Doch 1827 ist die Hugenotten-Gemeinde auf zirka 40 Personen geschrumpft. Die Stadt enteignet die Gemeinde. 1901 aber gründen einheimische Glaubensgeschwister die evangelisch-reformierte Gemeinde, die sich der früheren Hugenotten-Gemeinde eng verbunden fühlt. 1911 erfolgte die Straßenbenennung. „Der geschichtsträchtige und aussagekräftige Name ,Hugenottenstraße‘, so hoffte Pastor Smidt, konnte seine Gemeinde in ihrem Zusammenwachsen stärken“, sagt Herrenbrück. Gleichzeitig war der Name eine Botschaft an die städtische Öffentlichkeit,nämlich in Abgrenzung zu Sekten und freikirchlichen Gruppen eine vollgültige Gemeinde und Kirche zu sein.
Nach wie vor liegt der Gemeinde daran, die Erinnerung an die Hugenotten am Leben zu erhalten. So ergriff Petra Erdmann-Ahlers die Initiative für das Erklärschild an der Hugenottenstraße. „Viele wissen mit den Hugenotten nichts anzufangen, das Schild soll als Denkanstoß dienen“, sagt die Ältestenpredigerin.

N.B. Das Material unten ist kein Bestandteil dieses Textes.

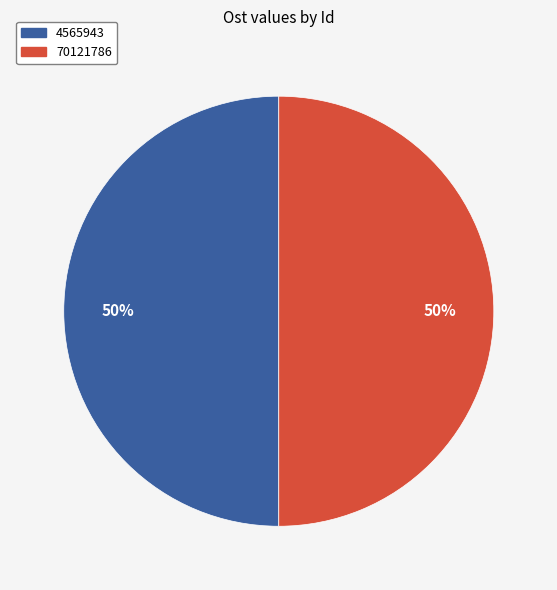

Do 4565943 and 70121786 together represent more than half of the pie?

Yes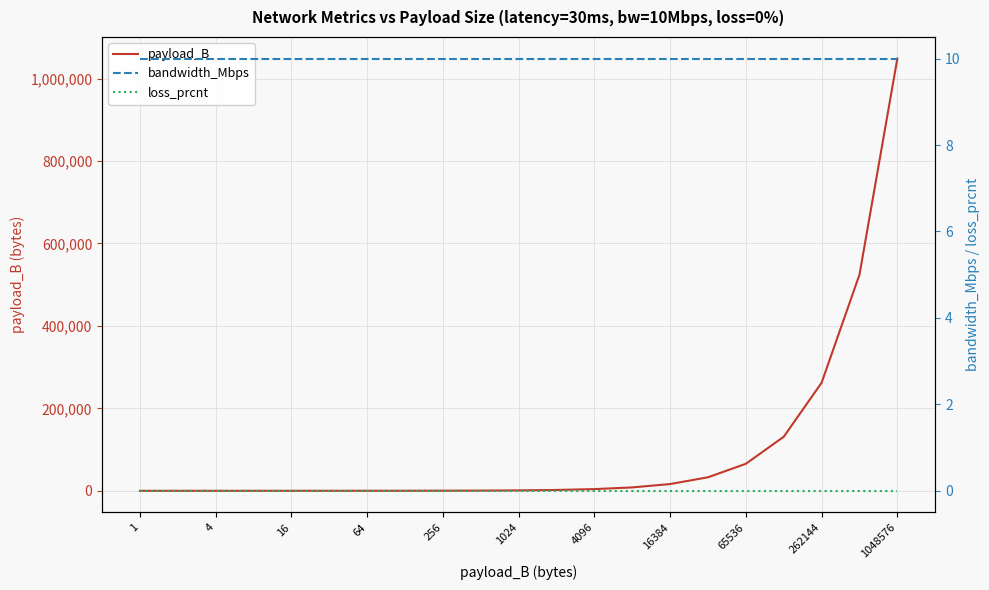

How many lines are shown in the chart?

3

Im Gottesdienst am Sonntag, 23. Januar, um 10 Uhr in der evangelisch-reformierten Kirche, geht es um Flucht und Vertreibung. Ein Thema, das durch die Hugenotten auch Teil der Geschichte der Gemeinde ist. „Wir bleiben nicht bei den Hugenotten stehen, aber sie sind unser Erbe“, sagt Erdmann-Ahlers.